***** SOURCE TEXT *****

Is `quasisyntax` special enough to be built in? What about other
syntactic forms that would be naturally implemented with multiple
`syntax` (or `quote-syntax`) forms?


Looking back, I see that SRFI-72 at one point included a
`with-fresh-renaming-scope` operation that very close to (or maybe
exactly) what I had in mind by "applying a fresh scope to a textual
region of syntax literals":

  https://srfi.schemers.org/srfi-72/srfi-72-1.3.html

To me, that seems like a way to pull the specialness out of `syntax`
and `quasisyntax`, although it also seems inconvenient to have to write
`with-fresh-renaming-scope` explicitly (which that connects to Ryan's
comments on `syntax-protect`).

But I haven't looked in detail, and I may be mixing things up. You may
find something in the SRFI-72 discussion on why that direction was
abandoned.

-- 
You received this message because you are subscribed to the Google Groups 
"Racket Users" group.
To unsubscribe from this group and stop receiving emails from it, send an email 
to racket-users+unsubscr...@googlegroups.com.

*****

▶ TO DO:
In the forum post about `quasisyntax`, what operation does the writer say SRFI-72 at one point included?

***** ENTRIES SHOWN *****

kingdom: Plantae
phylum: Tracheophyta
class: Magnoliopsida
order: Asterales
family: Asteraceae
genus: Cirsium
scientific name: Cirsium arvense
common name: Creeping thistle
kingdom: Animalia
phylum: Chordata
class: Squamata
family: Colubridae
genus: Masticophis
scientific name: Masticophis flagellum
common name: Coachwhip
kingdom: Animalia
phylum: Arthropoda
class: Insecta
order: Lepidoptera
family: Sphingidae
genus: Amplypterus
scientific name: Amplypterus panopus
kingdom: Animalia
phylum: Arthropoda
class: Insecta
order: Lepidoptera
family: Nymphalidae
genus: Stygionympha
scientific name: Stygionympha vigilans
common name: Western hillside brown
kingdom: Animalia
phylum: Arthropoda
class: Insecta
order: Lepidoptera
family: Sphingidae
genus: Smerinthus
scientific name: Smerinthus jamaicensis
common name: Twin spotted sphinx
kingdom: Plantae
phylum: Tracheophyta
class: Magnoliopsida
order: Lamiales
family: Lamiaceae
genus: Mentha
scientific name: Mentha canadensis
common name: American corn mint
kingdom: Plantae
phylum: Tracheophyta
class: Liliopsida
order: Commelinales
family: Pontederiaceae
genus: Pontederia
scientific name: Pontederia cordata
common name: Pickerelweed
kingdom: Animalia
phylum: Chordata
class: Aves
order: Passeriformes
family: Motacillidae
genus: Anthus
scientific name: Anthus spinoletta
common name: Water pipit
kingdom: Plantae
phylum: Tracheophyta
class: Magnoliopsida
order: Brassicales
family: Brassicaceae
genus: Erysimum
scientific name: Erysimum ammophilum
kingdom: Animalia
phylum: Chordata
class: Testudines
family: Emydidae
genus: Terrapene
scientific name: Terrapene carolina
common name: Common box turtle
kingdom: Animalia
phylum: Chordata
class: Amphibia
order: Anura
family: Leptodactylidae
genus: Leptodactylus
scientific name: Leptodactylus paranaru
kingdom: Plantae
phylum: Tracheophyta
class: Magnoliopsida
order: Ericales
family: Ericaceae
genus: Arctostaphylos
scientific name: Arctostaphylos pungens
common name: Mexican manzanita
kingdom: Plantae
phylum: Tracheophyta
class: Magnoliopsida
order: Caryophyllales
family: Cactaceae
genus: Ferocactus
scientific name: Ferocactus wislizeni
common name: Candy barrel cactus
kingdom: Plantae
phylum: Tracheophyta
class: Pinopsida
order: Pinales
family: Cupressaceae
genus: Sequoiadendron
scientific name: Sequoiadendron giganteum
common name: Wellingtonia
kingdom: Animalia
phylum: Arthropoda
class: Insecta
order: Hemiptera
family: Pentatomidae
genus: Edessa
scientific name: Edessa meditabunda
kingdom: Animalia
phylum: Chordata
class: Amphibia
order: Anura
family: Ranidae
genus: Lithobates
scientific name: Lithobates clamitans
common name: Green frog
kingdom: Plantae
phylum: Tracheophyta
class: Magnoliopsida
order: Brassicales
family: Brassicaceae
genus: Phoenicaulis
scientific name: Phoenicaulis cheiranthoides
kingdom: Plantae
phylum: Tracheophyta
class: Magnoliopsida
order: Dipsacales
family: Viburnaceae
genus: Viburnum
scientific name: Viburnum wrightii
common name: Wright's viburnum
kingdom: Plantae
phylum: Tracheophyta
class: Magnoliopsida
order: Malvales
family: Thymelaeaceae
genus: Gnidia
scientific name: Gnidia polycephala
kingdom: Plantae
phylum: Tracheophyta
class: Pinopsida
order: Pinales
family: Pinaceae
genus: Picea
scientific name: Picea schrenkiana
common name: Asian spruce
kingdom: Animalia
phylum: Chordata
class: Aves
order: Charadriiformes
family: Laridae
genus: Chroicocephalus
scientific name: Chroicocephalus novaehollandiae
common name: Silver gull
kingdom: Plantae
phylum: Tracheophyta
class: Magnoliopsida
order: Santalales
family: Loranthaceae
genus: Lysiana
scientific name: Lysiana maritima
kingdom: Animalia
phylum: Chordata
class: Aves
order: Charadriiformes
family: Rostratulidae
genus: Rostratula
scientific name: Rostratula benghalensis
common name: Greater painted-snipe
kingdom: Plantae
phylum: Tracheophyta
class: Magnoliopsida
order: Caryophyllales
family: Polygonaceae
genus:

*****

▶ WORKED ANSWER:
`with-fresh-renaming-scope`